David Cameron's decision proved enormously unpopular, with one newspaper quite reasonably citing it as evidence of "idleness [and] contempt for tradition". He has since changed his mind, and will wear a morning suit after all for next week's royal wedding, a change of heart that one can only hope will have some kind of reciprocal influence on Stoke City's Tony Pulis, who masterminded his team's thrilling thumping of Bolton Wanderers last Sunday in a pair of tracksuit bottoms, come Cup final day.

If not, here's a statistical incentive for the permanently becapped tactician: only three managers in the entire history of the FA Cup (or at least as far back as I can reasonably be expected to check, which is 40 years) have lifted the trophy without a suit on. And of those one (Kenny Dalglish in 1986) had the very decent excuse of having named himself in Liverpool's starting XI, and another (Alex Ferguson in 1990) must have had his at the dry cleaners, having worn it during Manchester United's first attempt to beat Crystal Palace a few days earlier (the third was Sunderland's Bob Stokoe in 1973, though he at least wore smart leather shoes with his gaudy red tracksuit, and graciously hid both with a blanket for most of the match).

But politicians have something that most other cultural figures don't: the ability to change the law to force us to do stuff. Thus political decisions often have quite far-reaching ramifications, as anyone who thinks it might be nice if rather than having to buy books we were able to borrow them just for as long as it takes us to read them is currently discovering. And, while I've always been in favour of pretty much any electoral system that isn't the one we've got, I have started to worry about what kind of message a yes vote in the imminent referendum on electoral reform would send to the world of sport.

Such an outcome would surely be hard for sport to ignore. Indeed the fact that it is being considered ought to have provoked a fair degree of upset. Because it would suggest that the British people have a different definition of winning these days than the one we've all become accustomed to. It would suggest, in short, that the simple act of coming first is no longer enough for us.
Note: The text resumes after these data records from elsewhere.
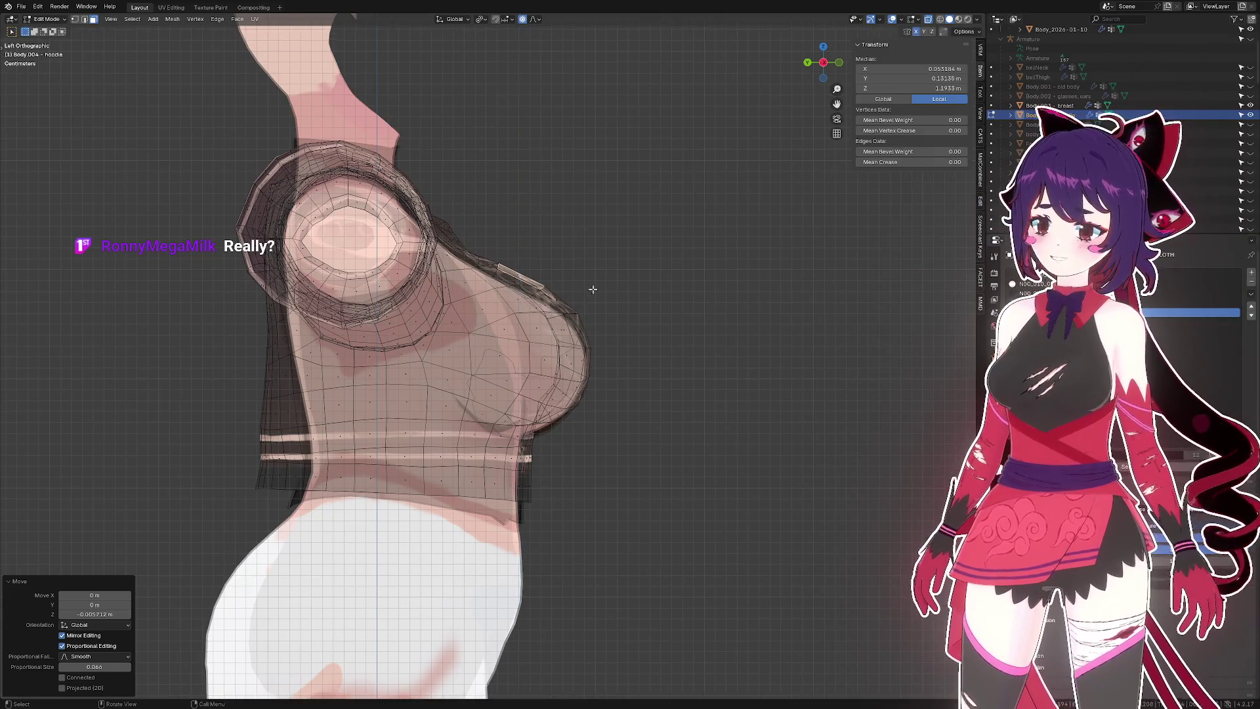
pyautogui.moveTo(590, 281); pyautogui.dragTo(598, 289)
pyautogui.press('alt+z')
# - Select an edge on the hoodie front and view its wireframe in X-ray
pyautogui.click(569, 379)
pyautogui.moveTo(569, 380); pyautogui.dragTo(577, 393)
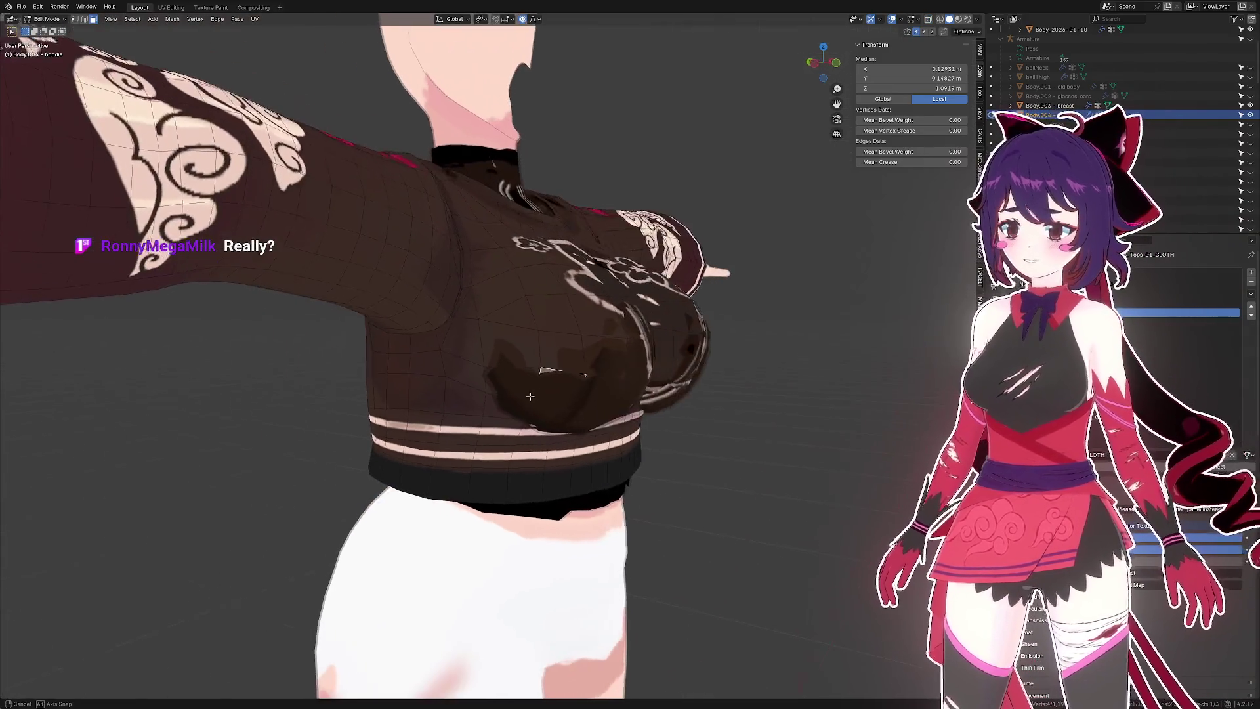
pyautogui.press('alt+z')
pyautogui.scroll(-3)
pyautogui.press('alt+z')
pyautogui.scroll(3)
pyautogui.press('alt+z')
The importance of finishing first is sport's one universal truth, but it now looks somewhat over-reliant on the idea. It is often said about sport, albeit not by anyone particularly successful, that it is not the winning but the taking part that counts ? and in politics this might soon be literally true: rather than the winner being the person who gets the most votes, soon whoever manages to take the biggest part of other people's votes could taste triumph instead.

It looks likely that Manchester United will wrap up a record 19th league title soon after the referendum, but it may cut short their celebrations when they realise that every one of those triumphs has been claimed under the now discredited system of awarding the trophy to the team that do best. And it may be a setback for whoever is first past the post in the big races at next year's Olympics if events held in this country can no longer be decided by such simplistic means, and as a result they end up finishing well behind someone who just finished well behind them.

If recent opinion polls are to be believed this is all likely to be moot. I wouldn't wish us to be damned forever with our current electoral system, but for sporting reasons alone it may not be altogether a bad thing if its suggested alternative goes the way of Theresa May's leopard-print stilettos.